Ya, Fender tried to do the Mesa Boogie thing with the superchamp, princeton II, deluxe II, champ II...and I think it turned out great!

I like the vintage fender look, the Machete seems too boxy, whats that grey middle stuff?


----------



## Andy (Sep 23, 2007)

Buzz said:


> I like the vintage fender look, the Machete seems too boxy, whats that grey middle stuff?


Seems like some kind of attempt at the two-tone boutique look, combined with Hiwatt style piping accents. I'm not a big fan either, it misses the mark.


----------



## Mooh (Mar 7, 2007)

I dig the look, but whatever...The Princeton Recording amp was the last Fender to grab me sound wise but I haven't noticed any used in the shops when I had a fat enough wallet. 

Peace, Mooh.


----------



## pickslide (May 9, 2006)

Meh. For that kind of money you can get almost any amp you want. It amazes me how much Fender charges for these amps and that people buy them!


----------



## captainbrew (Feb 5, 2010)

pickslide said:


> Meh. For that kind of money you can get almost any amp you want.

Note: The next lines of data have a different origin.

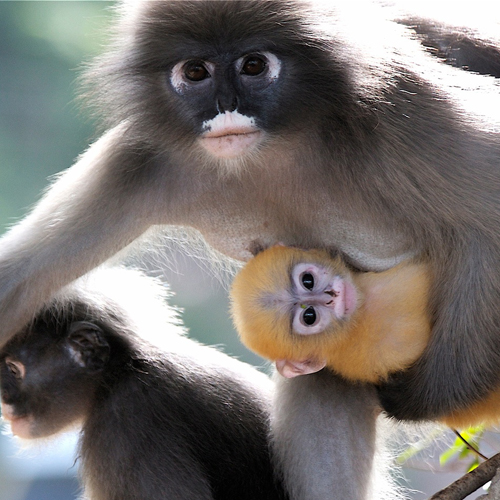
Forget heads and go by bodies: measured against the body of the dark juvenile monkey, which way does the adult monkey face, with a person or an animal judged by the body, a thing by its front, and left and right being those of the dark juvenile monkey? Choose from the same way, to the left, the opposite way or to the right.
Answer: to the left

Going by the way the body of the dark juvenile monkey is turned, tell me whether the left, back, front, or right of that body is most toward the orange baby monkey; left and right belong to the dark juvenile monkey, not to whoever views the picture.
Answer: back

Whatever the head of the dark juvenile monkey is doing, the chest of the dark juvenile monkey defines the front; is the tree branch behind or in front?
behind

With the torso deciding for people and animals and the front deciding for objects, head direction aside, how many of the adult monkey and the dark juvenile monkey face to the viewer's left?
1

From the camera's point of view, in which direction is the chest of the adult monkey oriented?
toward the camera

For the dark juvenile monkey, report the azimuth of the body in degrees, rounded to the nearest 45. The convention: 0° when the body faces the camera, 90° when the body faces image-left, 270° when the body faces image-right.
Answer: approximately 90°
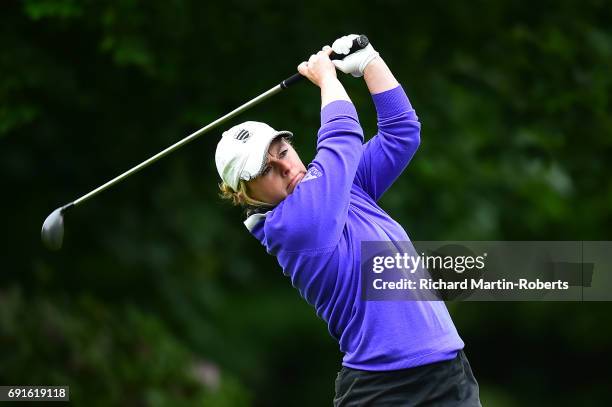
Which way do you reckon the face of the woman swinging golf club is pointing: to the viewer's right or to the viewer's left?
to the viewer's right

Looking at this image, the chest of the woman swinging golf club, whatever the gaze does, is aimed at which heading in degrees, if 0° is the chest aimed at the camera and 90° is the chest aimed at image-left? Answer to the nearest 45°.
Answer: approximately 315°
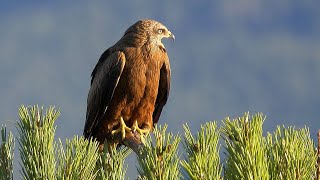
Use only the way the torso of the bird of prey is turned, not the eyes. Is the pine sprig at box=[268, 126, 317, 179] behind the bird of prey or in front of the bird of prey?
in front

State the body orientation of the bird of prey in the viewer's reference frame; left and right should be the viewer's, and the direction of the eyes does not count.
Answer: facing the viewer and to the right of the viewer

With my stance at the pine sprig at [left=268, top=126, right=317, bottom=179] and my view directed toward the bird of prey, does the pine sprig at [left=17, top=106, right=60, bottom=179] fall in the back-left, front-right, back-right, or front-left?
front-left

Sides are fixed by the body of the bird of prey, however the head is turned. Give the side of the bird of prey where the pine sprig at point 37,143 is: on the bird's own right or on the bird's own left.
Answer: on the bird's own right

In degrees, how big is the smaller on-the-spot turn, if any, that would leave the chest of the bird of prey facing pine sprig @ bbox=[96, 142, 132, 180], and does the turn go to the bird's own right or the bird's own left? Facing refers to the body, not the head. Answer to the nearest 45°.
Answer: approximately 45° to the bird's own right
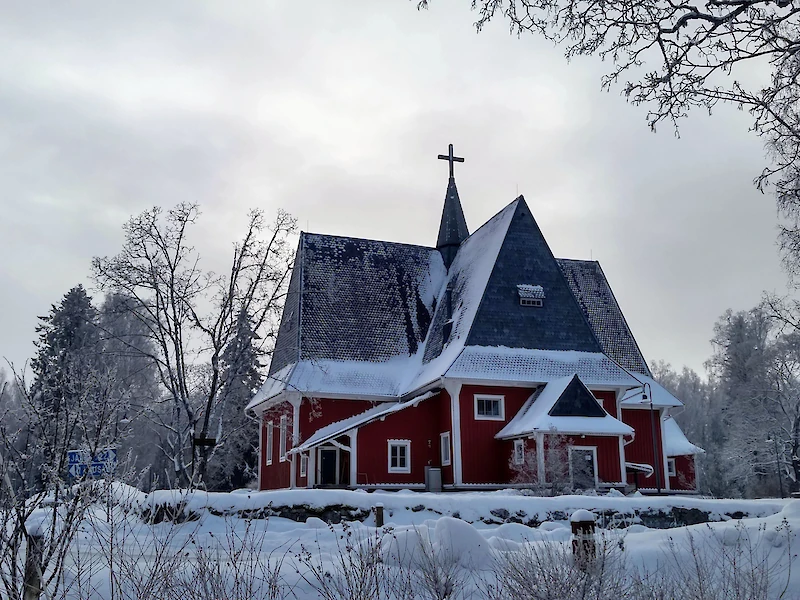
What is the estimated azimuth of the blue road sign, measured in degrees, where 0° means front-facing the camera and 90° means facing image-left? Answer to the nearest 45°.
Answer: approximately 0°

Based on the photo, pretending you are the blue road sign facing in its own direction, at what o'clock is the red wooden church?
The red wooden church is roughly at 7 o'clock from the blue road sign.

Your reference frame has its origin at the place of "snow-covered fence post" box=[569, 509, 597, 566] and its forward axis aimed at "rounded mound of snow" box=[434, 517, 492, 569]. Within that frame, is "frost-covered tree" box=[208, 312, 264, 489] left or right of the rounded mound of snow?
right

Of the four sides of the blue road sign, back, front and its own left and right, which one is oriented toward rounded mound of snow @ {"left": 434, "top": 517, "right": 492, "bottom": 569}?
left

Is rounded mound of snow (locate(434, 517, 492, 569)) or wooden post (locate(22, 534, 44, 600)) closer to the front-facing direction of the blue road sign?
the wooden post

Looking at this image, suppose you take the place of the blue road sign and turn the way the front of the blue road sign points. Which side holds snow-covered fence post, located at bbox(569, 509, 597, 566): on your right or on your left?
on your left
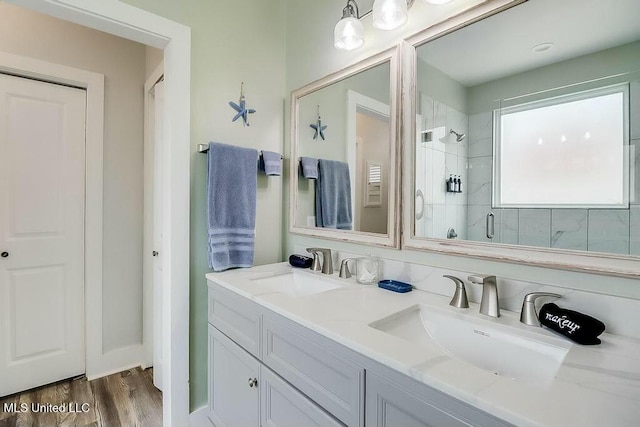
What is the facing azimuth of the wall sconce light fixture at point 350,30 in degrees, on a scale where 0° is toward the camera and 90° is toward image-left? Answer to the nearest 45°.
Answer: approximately 45°

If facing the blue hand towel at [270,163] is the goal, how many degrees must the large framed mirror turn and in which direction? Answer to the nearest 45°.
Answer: approximately 45° to its right

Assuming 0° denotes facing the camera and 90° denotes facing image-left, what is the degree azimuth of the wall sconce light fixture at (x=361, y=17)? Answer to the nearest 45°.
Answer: approximately 45°

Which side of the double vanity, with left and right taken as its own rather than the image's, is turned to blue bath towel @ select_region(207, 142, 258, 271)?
right

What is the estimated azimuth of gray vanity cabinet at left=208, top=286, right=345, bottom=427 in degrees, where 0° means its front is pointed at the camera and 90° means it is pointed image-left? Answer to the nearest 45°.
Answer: approximately 45°
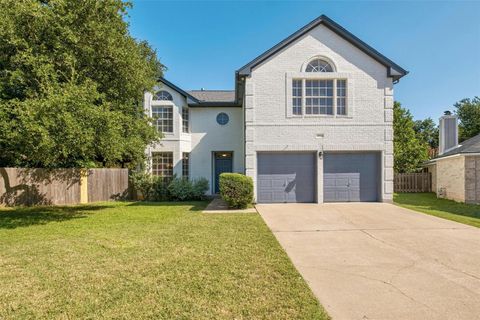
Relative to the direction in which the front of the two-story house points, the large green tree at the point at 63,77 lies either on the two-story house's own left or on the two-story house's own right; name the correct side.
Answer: on the two-story house's own right

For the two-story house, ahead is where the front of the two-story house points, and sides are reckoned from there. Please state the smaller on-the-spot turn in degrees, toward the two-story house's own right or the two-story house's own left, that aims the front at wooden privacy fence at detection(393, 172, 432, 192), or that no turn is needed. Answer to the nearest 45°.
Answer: approximately 135° to the two-story house's own left

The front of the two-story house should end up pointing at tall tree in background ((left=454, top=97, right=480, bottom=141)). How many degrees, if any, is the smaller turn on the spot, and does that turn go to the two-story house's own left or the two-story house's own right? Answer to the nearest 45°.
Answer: approximately 135° to the two-story house's own left

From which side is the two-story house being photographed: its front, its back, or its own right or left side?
front

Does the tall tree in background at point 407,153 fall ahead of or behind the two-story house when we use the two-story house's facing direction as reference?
behind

It amazes me how much Fender charges for these amps and that people buy them!


It has the Fender name on it so a bunch of people are willing to pay top dollar for it for that reason alone. I think they'll have trouble selling these though.

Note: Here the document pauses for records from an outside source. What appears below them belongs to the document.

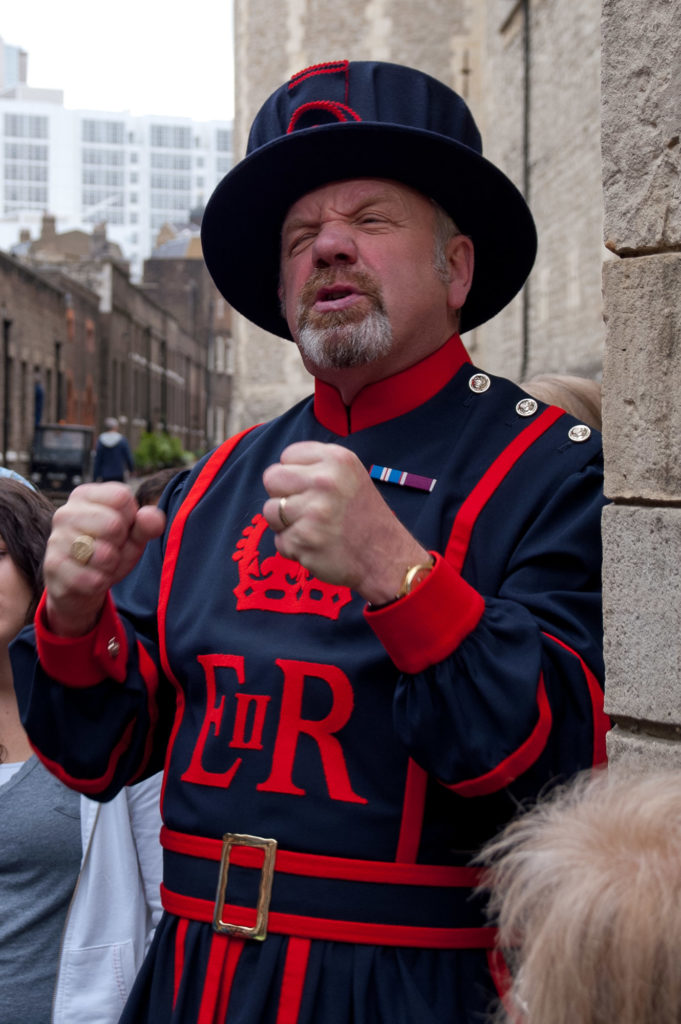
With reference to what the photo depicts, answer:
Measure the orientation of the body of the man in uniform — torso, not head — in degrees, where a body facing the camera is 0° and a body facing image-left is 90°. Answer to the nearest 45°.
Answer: approximately 45°

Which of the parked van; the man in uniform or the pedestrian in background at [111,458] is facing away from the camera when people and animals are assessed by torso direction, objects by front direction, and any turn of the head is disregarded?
the pedestrian in background

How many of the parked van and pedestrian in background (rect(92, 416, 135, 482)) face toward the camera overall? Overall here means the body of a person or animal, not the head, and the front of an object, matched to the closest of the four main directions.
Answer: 1

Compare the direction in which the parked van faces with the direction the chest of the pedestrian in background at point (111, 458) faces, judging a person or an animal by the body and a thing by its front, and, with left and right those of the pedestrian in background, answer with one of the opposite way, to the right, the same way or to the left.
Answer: the opposite way

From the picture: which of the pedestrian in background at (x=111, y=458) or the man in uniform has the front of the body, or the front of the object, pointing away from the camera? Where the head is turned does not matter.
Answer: the pedestrian in background

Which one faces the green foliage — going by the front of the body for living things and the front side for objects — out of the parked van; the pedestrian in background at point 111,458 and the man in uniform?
the pedestrian in background

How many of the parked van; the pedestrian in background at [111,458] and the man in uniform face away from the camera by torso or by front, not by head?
1

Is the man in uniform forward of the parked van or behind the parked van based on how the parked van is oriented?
forward

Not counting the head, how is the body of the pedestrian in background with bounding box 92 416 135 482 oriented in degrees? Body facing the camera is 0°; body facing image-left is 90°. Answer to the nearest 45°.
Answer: approximately 180°

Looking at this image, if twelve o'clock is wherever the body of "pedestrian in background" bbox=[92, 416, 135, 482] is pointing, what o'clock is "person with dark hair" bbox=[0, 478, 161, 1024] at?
The person with dark hair is roughly at 6 o'clock from the pedestrian in background.

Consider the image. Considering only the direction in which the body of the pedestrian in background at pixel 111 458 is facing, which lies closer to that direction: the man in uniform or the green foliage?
the green foliage
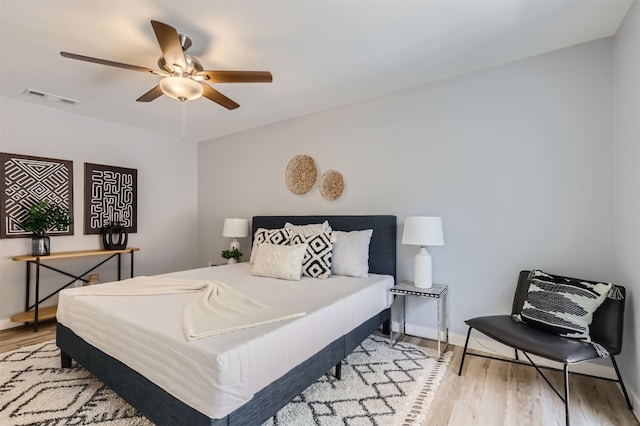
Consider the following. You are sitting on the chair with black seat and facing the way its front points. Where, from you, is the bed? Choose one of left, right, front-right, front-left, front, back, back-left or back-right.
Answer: front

Fender should have a line of amps are that are EXACT replicas of their old blackface and tweeds amps. Tons of small builders are making replicas of these amps and they're selling quite well. What if Fender did it? Hand wired, exact same circuits, parts (as close a possible) etc.
I think those would sell quite well if the price wasn't astronomical, then again, that's probably why they aren't building them, they'd charge too much.


----------



## bluzfish (Mar 12, 2011)

That is pretty much what I was trying to say earlier, captainbrew. Fender should do exactly that - deliver the classic Fender sound better than anyone else (or at least as well as some...). Be a class act at the top level of the most desirable amps out there. With that reputation, I'm sure it would enhance sales of their regular production "working musician" amps which are already quite competitive in their class.


----------